● **Task**
Starting at the line that contains "İstiqamətlər" and ending with the last line of the data, output those lines word for word. Leave the pictures out.

___ Available data

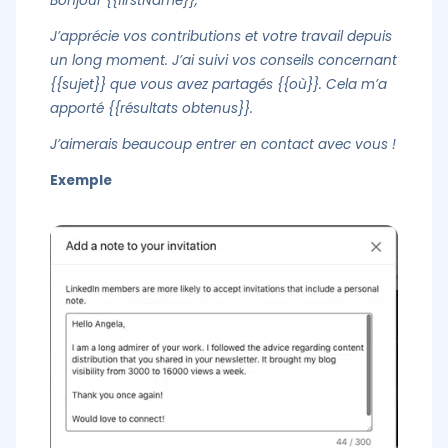
Bonjour {{firstName}},
J’apprécie vos contributions et votre travail depuis
un long moment. J’ai suivi vos conseils concernant
{{sujet}} que vous avez partagés {{où}}. Cela m’a
apporté {{résultats obtenus}}.
J’aimerais beaucoup entrer en contact avec vous !
Exemple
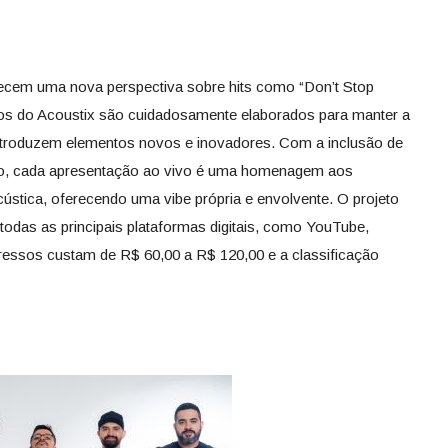
recem uma nova perspectiva sobre hits como “Don’t Stop
ranjos do Acoustix são cuidadosamente elaborados para manter a
introduzem elementos novos e inovadores. Com a inclusão de
iano, cada apresentação ao vivo é uma homenagem aos
ústica, oferecendo uma vibe própria e envolvente. O projeto
 todas as principais plataformas digitais, como YouTube,
gressos custam de R$ 60,00 a R$ 120,00 e a classificação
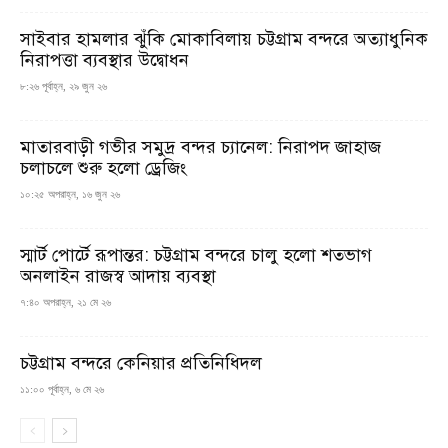
সাইবার হামলার ঝুঁকি মোকাবিলায় চট্টগ্রাম বন্দরে অত্যাধুনিক
নিরাপত্তা ব্যবস্থার উদ্বোধন
৮:২৬ পূর্বাহ্ন, ২৯ জুন ২৬
মাতারবাড়ী গভীর সমুদ্র বন্দর চ্যানেল: নিরাপদ জাহাজ
চলাচলে শুরু হলো ড্রেজিং
১০:২৫ অপরাহ্ন, ১৬ জুন ২৬
স্মার্ট পোর্টে রূপান্তর: চট্টগ্রাম বন্দরে চালু হলো শতভাগ
অনলাইন রাজস্ব আদায় ব্যবস্থা
৭:৪০ অপরাহ্ন, ২১ মে ২৬
চট্টগ্রাম বন্দরে কেনিয়ার প্রতিনিধিদল
১১:০০ পূর্বাহ্ন, ৬ মে ২৬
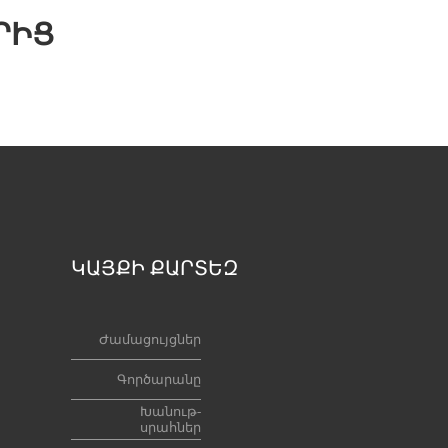
ՐԻՑ
ԿԱՅՔԻ ՔԱՐՏԵԶ
Ժամացույցներ
Գործարանը
Խանութ-
սրահներ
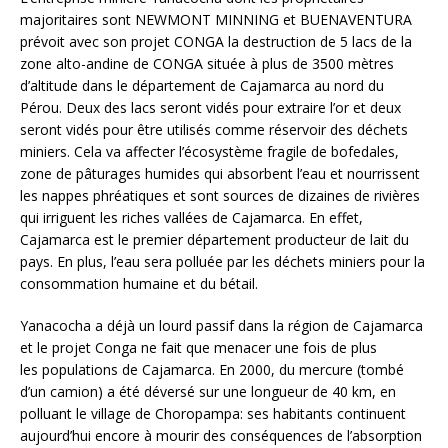
majoritaires sont NEWMONT MINNING et BUENAVENTURA
prévoit avec son projet CONGA la destruction de 5 lacs de la
zone alto-andine de CONGA située à plus de 3500 mètres
d’altitude dans le département de Cajamarca au nord du
Pérou. Deux des lacs seront vidés pour extraire l’or et deux
seront vidés pour être utilisés comme réservoir des déchets
miniers. Cela va affecter l’écosystème fragile de bofedales,
zone de pâturages humides qui absorbent l’eau et nourrissent
les nappes phréatiques et sont sources de dizaines de rivières
qui irriguent les riches vallées de Cajamarca. En effet,
Cajamarca est le premier département producteur de lait du
pays. En plus, l’eau sera polluée par les déchets miniers pour la
consommation humaine et du bétail.
Yanacocha a déjà un lourd passif dans la région de Cajamarca
et le projet Conga ne fait que menacer une fois de plus
les populations de Cajamarca. En 2000, du mercure (tombé
d’un camion) a été déversé sur une longueur de 40 km, en
polluant le village de Choropampa: ses habitants continuent
aujourd’hui encore à mourir des conséquences de l’absorption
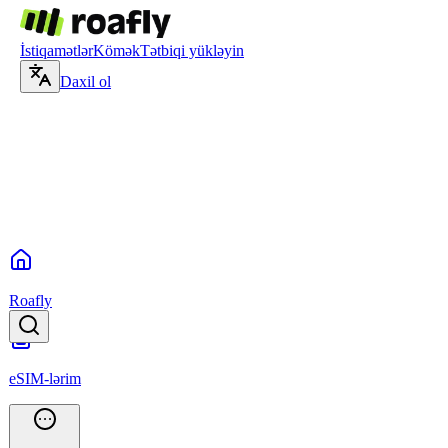
İstiqamətlər
Kömək
Tətbiqi yükləyin
Daxil ol
Roafly
eSIM-lərim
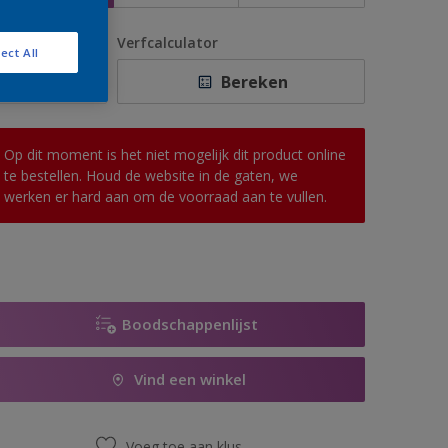
antal
Verfcalculator
ect All
Bereken
Op dit moment is het niet mogelijk dit product online
te bestellen. Houd de website in de gaten, we
werken er hard aan om de voorraad aan te vullen.
Boodschappenlijst
Vind een winkel
Voeg toe aan klus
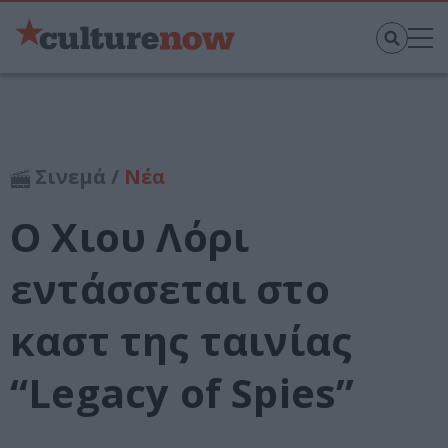
Σινεμά /
Νέα
Ο Χιου Λόρι
εντάσσεται στο
καστ της ταινίας
“Legacy of Spies”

______

● **Exercise solution**
İstiqamətlər
Kömək
Tətbiqi yükləyin
Daxil ol
Roafly
eSIM-lərim
antal
Verfcalculator
ect All
Bereken
Op dit moment is het niet mogelijk dit product online
te bestellen. Houd de website in de gaten, we
werken er hard aan om de voorraad aan te vullen.
Boodschappenlijst
Vind een winkel
Voeg toe aan klus
Σινεμά /
Νέα
Ο Χιου Λόρι
εντάσσεται στο
καστ της ταινίας
“Legacy of Spies”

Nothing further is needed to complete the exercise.